Beneath the handkerchief, she saw it immediately, a letter, made up of sev
eral pages and folded together carefully; Gabe’s writing. He had written lengthways and widthways on the same thin sheets from the station hotel. The words seemed to give them density.
Rebecca tore open the envelope, her hands were trembling so hard that she almost ripped the paper inside along with it.
You are my own, I feel as if I shall die if I can’t have you for ever. But as you lie sleeping here I must hurry to explain, as I could not last night, explain what has kept me from you for so long.
I told you I learned nothing – that was not quite true – I learned that I was nothing. Nobody. But now you are here I am somebody – or – we are somebody perhaps, somebody new. Even for one night.
I must explain. Oh, I lose time just by looking at you, and how fitfully you sleep, and even so, how beautiful you are. It is strange to write this in a hurry, that I have written twenty times or more out in Egypt. Often I got as far as to give it to the boy to take to the post – and then I sent another boy after the first to retrieve him. And the longer time went on, the harder it was to write, until the thought of it weighed me down and I could not even put pen to paper.
She had slept fitfully and had not noticed Gabe writing anything in all the times she had roused herself, but perhaps she had not woken up, only dreamed she had.
‘Bad news, lassie?’ said the old lady. ‘You look awful pale.’
Rebecca put her hand to her cheek. ‘I don’t know if it is good or bad.’
‘Ach well, a visit to the countryside will right that, plenty of wind to burn some colour into your cheeks, right enough.’
I must explain!
I left hoping to make my mark on the world. And in the cause that the Bedouins took me to, the plight of the men at the canal, I thought I had found a way to do it.
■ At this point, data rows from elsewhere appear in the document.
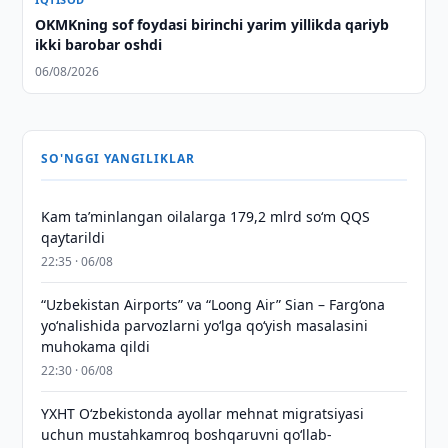
OKMKning sof foydasi birinchi yarim yillikda qariyb
ikki barobar oshdi
06/08/2026
SO'NGGI YANGILIKLAR
Kam taʼminlangan oilalarga 179,2 mlrd so‘m QQS
qaytarildi
22:35 · 06/08
“Uzbekistan Airports” va “Loong Air” Sian – Farg‘ona
yo‘nalishida parvozlarni yo‘lga qo‘yish masalasini
muhokama qildi
22:30 · 06/08
YXHT O‘zbekistonda ayollar mehnat migratsiyasi
uchun mustahkamroq boshqaruvni qo‘llab-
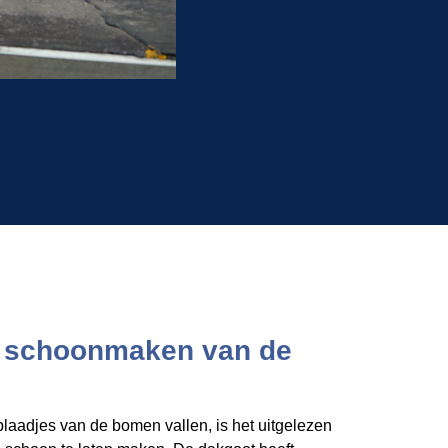
n schoonmaken van de
laadjes van de bomen vallen, is het uitgelezen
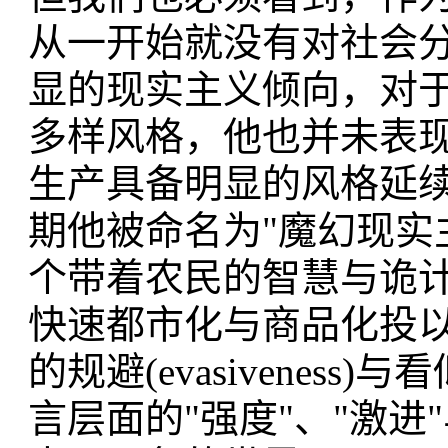
从一开始就没有对社会
显的现实主义倾向，对
多样风格，他也并未表
生产具备明显的风格延续
期他被命名为"魔幻现实
个带着农民的智慧与诡
快速都市化与商品化投
的规避(evasivenes
言层面的"强度"、"激进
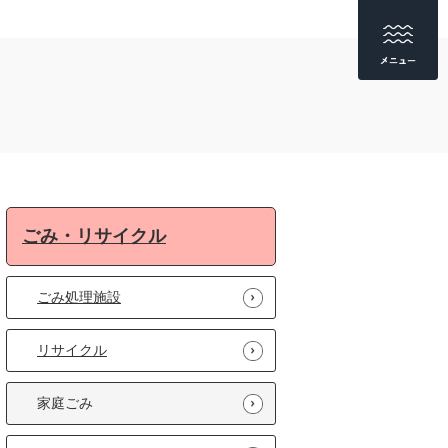
ごみ・リサイクル
ごみ処理施設
リサイクル
家庭ごみ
Did you hear of the rebellion, did it come to the newspapers here? I think it must have, and you would have read it.
Oh Rebe, it was marvellous! The Bedouin are the most fearsome warriors you ever saw. They lent me a horse, a skinny creature, but fast, fast as a wave breaking. And they lent me a costume to match their own, not like the riders here wear, but light swathes of fabric wrapped all around which seem to blend into the wind. Writing about them again I see them so clearly, as if they are real and Glasgow is not.